I took the text from RFC2630 Abstract, didn't check the later ones in
that much detail to find out the changes since sections... :)

> There follow a few more sections with other bells and whistles
> leading to RFC 5652.

Yes, but I do not think we need any of those bells and whistles. 

> Besides, even if the later RFCs are (mostly) *backward compatible*
> with RFC 2315, they may still be adding useful stuff. This is just
> speculation on my part, not actual knowledge.
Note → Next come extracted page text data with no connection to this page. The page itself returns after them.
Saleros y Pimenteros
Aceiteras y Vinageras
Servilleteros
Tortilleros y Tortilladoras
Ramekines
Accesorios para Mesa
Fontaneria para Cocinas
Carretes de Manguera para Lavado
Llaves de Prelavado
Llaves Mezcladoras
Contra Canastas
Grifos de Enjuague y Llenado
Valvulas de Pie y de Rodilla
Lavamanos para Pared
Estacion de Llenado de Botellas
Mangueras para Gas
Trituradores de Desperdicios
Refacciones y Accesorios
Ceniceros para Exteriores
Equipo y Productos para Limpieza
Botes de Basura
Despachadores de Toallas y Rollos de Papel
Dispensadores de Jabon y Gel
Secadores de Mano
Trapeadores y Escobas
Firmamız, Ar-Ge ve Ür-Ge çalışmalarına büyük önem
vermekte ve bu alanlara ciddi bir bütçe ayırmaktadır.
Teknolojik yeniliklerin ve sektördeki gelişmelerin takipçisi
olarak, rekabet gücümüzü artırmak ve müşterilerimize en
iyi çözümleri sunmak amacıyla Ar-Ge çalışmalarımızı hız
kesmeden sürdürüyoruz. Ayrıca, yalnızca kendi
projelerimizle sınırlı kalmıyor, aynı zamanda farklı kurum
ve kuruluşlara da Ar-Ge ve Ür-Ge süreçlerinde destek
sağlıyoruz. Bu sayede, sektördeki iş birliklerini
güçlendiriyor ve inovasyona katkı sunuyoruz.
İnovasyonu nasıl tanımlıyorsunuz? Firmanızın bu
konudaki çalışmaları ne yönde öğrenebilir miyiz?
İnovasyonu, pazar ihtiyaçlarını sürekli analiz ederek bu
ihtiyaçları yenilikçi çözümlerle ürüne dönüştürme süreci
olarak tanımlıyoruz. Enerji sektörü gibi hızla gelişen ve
The PKCS#7 has been used to just put together buch of certificates and
send them to other end in format that other ends certificate library
can easily parse, and then take the certificates out from the PKCS#7
container and use them to validate the certificate used in the
authentication. This is how it was used in IKEv1 and this is how I
expect it to be used in IKEv2.

I.e. it was mostly what we now have with the certificate bundle, but
that ASN.1 blob was sent inband and using different format. 

In our IKEv1 code we just recursively went through the PKCS#7 blob and
added all certificate and CRLs we found from there to the certificate
manager and then tried to find suitable valid certificate based on the
ID. We never had any code to send those PKCS#7 wrapped blobs, but I do
remember that for some vendors that was almost the only format they
supported (for certificate chains).

My old isakmp test site seemed to have 26 connections using pkcs#7
format to send certs in from 5 different hosts.